Einziges Problem in der schönen neuen Welt des Web-TV ist die Finanzierung. Noch ist dctp.tv ein Zuschussgeschäft. Das liegt auch daran, dass es keine auf dieses Format zugeschnittene Werbung gibt. »Das ist ein echtes Problem für uns«, sagt Krebs. Zurzeit bleibt DCTP nichts anderes übrig, als Werbeclips online zu integrieren, die ursprünglich für normales TV gedreht wurden. Das hat mehrere Nachteile: Erstens sind die Clips in der Regel zu lang und zweitens zu teuer in der Herstellung. Krebs glaubt, dass die Produktion von kurzen, kostengünstigen und speziell fürs Netz entwickelten Spots eine ganz neue Gruppe von Werbekunden locken könnte. Von der Attraktivität des Umfelds ist er überzeugt: »Unser Auftritt im Netz ist ein Special-Interest-Magazin in Videoform. Wir richten uns an eine bestimmte Zielgruppe.«
Krebs macht eine kurze Pause. Man merkt ihm an, dass er nicht elitär klingen will, aber er meint tendenziell die Bessergebildeten und oft auch -verdienenden. Als Beispiel für eine neue Art von Werbekunden nennt er Montblanc – eine Firma, die keine TV-Spots schaltet, deren edle Füller im Umfeld von dctp.tv aber sicher nicht fehl am Platz wirken würden. Kurioserweise seien es die Werbeagenturen, die beim Thema Werbung im Web-TV am meisten hinterher hinkten, meint Krebs. Und so führt er bereits Gespräche über neue Anzeigenformate im Netz. Sollten sie erfolgreich sein, dann könnte DCTP ein besonders seltenes Kunststück gelingen – mit Kultur im Internet Geld zu verdienen. Hoffentlich funktioniert’s.

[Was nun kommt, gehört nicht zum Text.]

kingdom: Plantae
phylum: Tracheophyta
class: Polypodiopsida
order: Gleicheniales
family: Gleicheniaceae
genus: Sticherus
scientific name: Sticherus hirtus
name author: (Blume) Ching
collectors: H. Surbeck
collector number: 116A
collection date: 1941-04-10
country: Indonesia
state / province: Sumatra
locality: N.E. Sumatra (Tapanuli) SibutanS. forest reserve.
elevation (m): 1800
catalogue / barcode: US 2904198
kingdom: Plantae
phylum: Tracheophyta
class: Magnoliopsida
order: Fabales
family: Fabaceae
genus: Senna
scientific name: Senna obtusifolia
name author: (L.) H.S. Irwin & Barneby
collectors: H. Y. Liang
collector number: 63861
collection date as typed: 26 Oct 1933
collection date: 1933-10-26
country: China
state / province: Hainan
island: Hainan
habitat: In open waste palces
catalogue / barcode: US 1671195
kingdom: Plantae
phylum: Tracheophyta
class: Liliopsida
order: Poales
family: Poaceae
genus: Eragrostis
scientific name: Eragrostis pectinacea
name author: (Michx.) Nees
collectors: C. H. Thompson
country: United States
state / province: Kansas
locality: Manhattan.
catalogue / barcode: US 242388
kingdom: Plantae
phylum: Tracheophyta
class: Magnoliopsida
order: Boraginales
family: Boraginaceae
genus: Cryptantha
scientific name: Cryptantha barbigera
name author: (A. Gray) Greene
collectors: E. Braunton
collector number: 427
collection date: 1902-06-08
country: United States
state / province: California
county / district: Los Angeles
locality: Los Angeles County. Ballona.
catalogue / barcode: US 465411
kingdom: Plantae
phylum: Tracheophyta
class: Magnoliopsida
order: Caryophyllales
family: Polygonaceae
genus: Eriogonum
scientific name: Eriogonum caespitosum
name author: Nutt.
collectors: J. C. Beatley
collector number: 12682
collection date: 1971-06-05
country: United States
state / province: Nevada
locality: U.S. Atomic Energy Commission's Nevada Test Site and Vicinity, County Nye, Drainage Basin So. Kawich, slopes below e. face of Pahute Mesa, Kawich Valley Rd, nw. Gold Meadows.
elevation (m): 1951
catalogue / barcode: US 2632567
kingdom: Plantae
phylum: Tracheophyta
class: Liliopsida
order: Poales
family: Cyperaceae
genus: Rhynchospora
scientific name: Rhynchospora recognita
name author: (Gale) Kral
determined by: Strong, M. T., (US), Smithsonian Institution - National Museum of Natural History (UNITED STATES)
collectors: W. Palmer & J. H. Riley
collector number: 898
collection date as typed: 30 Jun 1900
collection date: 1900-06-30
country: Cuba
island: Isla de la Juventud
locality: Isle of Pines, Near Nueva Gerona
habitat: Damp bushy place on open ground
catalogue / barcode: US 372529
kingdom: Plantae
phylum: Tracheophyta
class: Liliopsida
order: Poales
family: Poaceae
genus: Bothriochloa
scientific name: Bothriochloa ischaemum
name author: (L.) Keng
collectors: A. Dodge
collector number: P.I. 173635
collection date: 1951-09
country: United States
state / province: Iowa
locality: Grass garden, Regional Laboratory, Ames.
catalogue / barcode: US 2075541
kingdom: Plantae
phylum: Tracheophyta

Als stellvertretender Geschäftsführer bei DCTP ist Jakob Krebs einer der wichtigsten Kulturvermittler im deutschen Fernsehen. Er wuchs in Japan auf, als Sohn eines ARD-Korrespondenten. Anfang der 90er sammelte er erste TV-Erfahrungen bei Hans Joachim Friedrichs’ Tagesthemen. Seit fast 20 Jahren arbeitet er für Alexander Kluges Firma.